EXERCISE INPUTS -
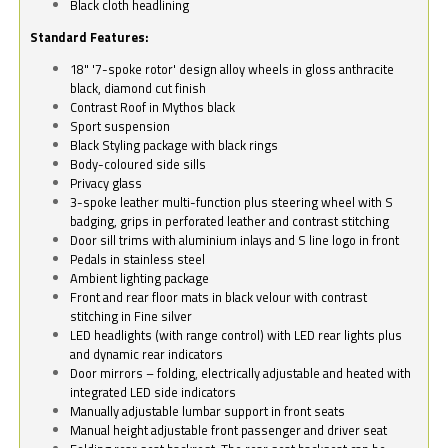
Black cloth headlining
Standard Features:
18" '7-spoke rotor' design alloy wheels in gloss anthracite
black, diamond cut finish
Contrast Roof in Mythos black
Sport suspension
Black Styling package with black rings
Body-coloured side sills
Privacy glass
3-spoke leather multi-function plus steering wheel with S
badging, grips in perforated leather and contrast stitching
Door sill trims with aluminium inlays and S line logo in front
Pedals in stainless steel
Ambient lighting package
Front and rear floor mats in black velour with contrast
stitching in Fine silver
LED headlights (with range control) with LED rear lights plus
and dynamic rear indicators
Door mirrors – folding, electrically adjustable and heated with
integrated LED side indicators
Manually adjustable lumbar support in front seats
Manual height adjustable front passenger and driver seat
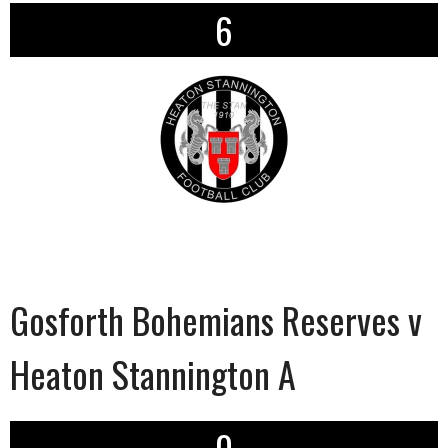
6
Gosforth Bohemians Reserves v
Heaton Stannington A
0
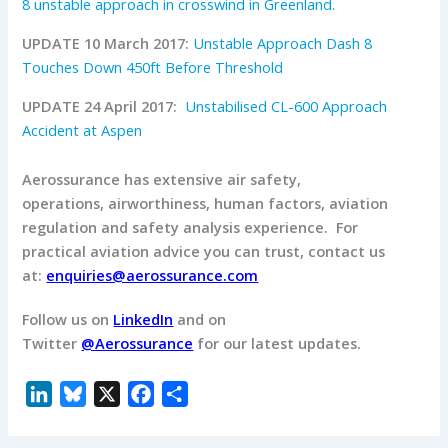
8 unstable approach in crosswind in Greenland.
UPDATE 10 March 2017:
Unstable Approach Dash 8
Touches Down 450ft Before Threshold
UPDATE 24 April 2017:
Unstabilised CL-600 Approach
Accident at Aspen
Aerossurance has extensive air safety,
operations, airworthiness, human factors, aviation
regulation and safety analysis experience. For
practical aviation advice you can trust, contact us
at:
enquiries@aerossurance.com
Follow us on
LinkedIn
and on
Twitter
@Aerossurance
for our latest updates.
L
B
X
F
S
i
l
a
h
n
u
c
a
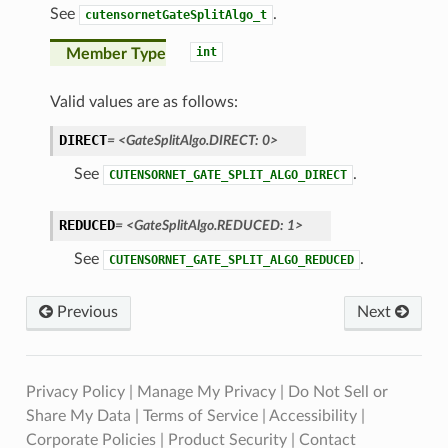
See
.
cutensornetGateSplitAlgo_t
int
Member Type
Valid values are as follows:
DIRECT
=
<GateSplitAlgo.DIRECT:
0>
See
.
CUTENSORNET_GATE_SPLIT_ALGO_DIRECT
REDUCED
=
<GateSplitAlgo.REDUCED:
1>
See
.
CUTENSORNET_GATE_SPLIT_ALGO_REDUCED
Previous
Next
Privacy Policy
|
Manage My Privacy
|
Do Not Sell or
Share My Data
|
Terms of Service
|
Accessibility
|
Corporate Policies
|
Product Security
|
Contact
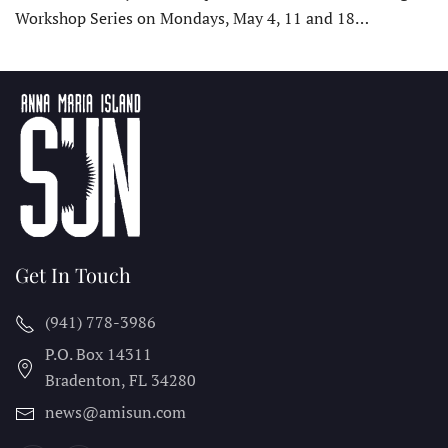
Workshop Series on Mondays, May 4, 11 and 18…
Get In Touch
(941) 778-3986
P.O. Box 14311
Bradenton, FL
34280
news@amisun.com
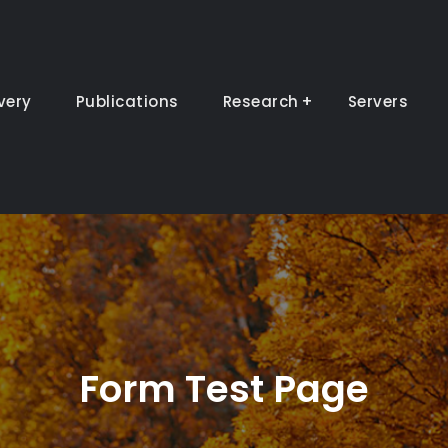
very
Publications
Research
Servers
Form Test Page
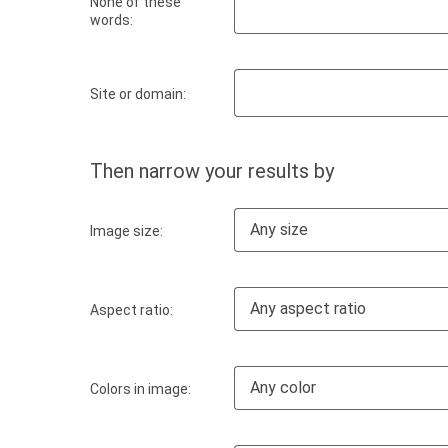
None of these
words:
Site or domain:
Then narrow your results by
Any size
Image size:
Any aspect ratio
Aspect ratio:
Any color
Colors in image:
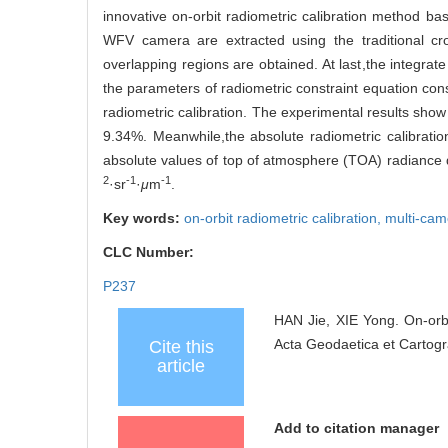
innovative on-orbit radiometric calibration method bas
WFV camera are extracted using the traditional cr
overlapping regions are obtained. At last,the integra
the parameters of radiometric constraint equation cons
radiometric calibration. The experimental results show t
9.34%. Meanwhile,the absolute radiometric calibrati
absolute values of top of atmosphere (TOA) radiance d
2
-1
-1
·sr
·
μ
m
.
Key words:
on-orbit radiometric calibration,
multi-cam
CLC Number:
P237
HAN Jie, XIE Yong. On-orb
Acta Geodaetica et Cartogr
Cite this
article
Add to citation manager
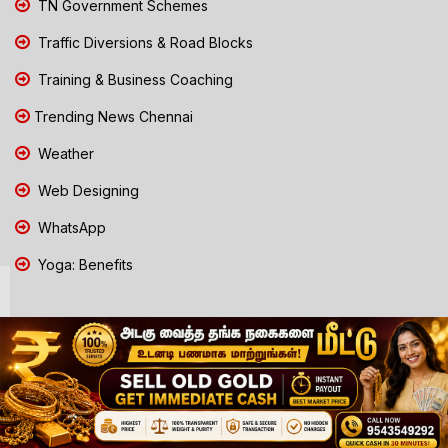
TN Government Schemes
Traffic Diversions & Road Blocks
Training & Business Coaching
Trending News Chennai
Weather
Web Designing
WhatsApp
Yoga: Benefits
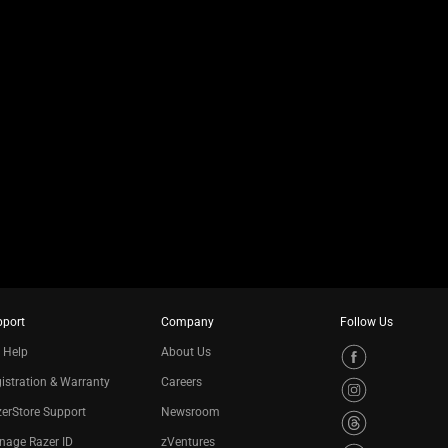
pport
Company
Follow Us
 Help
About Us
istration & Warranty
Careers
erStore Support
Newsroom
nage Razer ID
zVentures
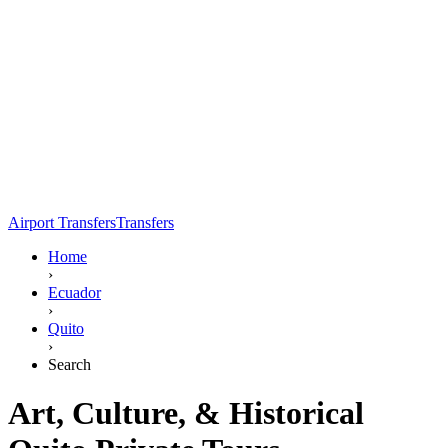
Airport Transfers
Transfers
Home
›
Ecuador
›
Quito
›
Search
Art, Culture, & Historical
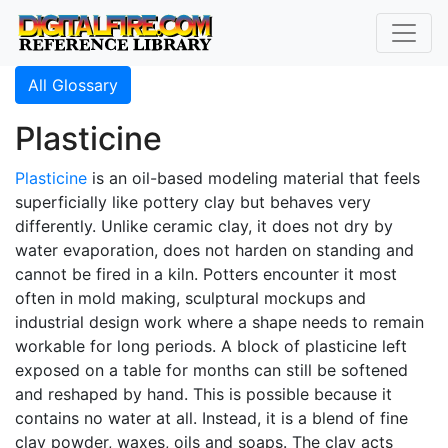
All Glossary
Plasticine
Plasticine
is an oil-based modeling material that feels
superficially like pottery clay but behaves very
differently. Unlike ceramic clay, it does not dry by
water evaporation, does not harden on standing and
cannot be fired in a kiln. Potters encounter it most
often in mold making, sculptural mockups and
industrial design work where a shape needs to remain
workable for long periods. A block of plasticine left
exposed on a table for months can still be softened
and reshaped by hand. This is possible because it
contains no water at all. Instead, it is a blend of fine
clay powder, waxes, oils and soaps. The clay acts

THE PROBLEM -
Output exactly the lines above that lie between the line with "Then narrow your results by" and the line with "the parameters of", those two lines included, and no pictures.

EXPECTED ANSWER -
Then narrow your results by
Any size
Image size:
Any aspect ratio
Aspect ratio:
Any color
Colors in image:
innovative on-orbit radiometric calibration method bas
WFV camera are extracted using the traditional cr
overlapping regions are obtained. At last,the integra
the parameters of radiometric constraint equation cons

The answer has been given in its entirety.